The data in figure 5 appears to be used for modelling of kinetics, no fits are supplied or indication of the goodness of fit. The data has large disturbances after inj stop. it is not clear if the the data is double reference subtracted. The methodology described in 4.12 (line 518-522) is insufficient particularly compared to the detailed explanation provided of the experiment on the T200 (lines 523-528)
We now show the fitting of the 2E7 SPR data together with the experimental data in figure 5A. The data is double reference subtracted as indicated in the methods section.
Figure 6:
A. V3 loop (truncated) - is this loop truely truncated or just not modelled into the density?
C. SPR KD: 0.64 +/- 0.02 nM affinity determined using a 400, 200, 100, 50nM concentration series. The derived affinity is well below the range tested. Ideally concentration rage for affinity determination would be 10X below and 10X above KD for affinity (what is Rmax for this data). In the corresponding methods there is no information on the goodness of fits, nor n=x times data carried out
Figure 6 has been removed from the manuscript.
Data presented in figures is not linked to the text/results including:
No reference to Figure 1 in the text
No reference to figure 2 in the text
No reference to SI-fig2 in the text
Line 499-512: it is unclear what complex was solved HXBc2:1B5 or 93TH057:1B5
1B5 structure has been removed from the manuscript.
In the revised text we have addressed these comments
Methods:
4.8 - is poorly written, brief and does not describe VHH production.
More details have been given on the construction and production of the bi-specific VHH.
4.11 - is not sufficient. The information provided for 2E7 is absent for 1B5 (space group, dimensions etc). This data should be provided as a table of statistics. No refinement data for 1B5 complex.

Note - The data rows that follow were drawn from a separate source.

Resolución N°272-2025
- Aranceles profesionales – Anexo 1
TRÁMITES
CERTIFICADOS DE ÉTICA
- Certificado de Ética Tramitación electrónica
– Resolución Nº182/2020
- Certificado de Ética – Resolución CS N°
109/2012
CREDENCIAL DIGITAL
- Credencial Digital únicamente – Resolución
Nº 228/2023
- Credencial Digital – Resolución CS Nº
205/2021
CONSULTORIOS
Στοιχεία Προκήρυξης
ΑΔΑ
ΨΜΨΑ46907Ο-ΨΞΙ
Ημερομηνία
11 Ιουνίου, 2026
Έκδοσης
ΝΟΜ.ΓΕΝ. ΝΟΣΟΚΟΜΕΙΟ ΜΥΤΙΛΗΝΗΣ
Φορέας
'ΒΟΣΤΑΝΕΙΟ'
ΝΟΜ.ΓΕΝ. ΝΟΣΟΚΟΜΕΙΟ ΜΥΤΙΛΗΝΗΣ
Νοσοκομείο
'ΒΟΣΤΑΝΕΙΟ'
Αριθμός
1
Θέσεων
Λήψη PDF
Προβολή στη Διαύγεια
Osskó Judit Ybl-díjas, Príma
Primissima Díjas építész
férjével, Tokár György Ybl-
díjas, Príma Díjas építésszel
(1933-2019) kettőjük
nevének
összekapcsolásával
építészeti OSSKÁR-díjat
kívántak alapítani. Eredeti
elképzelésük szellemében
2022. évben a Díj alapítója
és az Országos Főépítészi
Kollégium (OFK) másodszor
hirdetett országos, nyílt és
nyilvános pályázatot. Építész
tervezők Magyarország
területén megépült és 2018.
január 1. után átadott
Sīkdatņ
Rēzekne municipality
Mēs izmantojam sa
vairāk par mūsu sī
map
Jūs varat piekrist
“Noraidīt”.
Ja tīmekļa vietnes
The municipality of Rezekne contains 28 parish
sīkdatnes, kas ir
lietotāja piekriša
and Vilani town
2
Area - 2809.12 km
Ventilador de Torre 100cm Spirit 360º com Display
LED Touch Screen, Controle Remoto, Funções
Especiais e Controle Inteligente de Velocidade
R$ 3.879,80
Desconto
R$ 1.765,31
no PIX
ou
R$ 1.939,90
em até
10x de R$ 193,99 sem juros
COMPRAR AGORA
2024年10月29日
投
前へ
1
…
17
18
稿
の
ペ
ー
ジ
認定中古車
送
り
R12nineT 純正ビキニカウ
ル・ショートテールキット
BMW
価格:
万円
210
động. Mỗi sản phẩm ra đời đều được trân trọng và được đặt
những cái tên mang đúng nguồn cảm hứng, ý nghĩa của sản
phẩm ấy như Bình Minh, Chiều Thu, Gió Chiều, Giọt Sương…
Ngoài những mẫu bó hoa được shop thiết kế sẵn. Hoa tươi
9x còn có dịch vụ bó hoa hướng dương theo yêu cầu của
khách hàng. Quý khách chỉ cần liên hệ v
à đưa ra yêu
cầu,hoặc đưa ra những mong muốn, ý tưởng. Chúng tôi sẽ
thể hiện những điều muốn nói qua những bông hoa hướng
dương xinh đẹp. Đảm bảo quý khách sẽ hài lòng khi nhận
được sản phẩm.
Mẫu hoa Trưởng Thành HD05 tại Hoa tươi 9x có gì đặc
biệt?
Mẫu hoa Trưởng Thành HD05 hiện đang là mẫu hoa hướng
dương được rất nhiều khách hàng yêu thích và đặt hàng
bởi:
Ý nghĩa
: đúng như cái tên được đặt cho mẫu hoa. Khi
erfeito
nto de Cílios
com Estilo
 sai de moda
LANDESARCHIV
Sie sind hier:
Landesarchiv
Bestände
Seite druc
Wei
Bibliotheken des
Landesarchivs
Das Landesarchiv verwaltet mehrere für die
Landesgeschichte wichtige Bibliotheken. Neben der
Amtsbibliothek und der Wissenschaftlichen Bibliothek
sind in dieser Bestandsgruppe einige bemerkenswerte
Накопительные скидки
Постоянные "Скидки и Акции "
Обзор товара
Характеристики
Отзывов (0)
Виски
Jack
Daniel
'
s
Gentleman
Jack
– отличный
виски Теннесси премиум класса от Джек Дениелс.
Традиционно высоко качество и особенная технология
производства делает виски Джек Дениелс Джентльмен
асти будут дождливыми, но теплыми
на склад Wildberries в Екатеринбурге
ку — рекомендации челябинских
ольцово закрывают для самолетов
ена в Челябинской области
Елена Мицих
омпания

1B5 structure has been removed from the manuscript.
There is no corresponding description of how the IC50 assay was carried out.
Typographical
Line 227: change Kd to KD and nm to nM Adjusted
Figure 6 change Kd to KD Figure taken out
Line 430: change streptavidine to streptavidin Adjusted
Line 529, 530, 531, 532, 533 - correct or add the required information. Done
Round 2
Reviewer 1 Report
Most comments were addressed by taking the structural data out of the manuscript. However, since there are still biophysical data supporting the conclusions of the manuscript it doesn't not change the overall merit.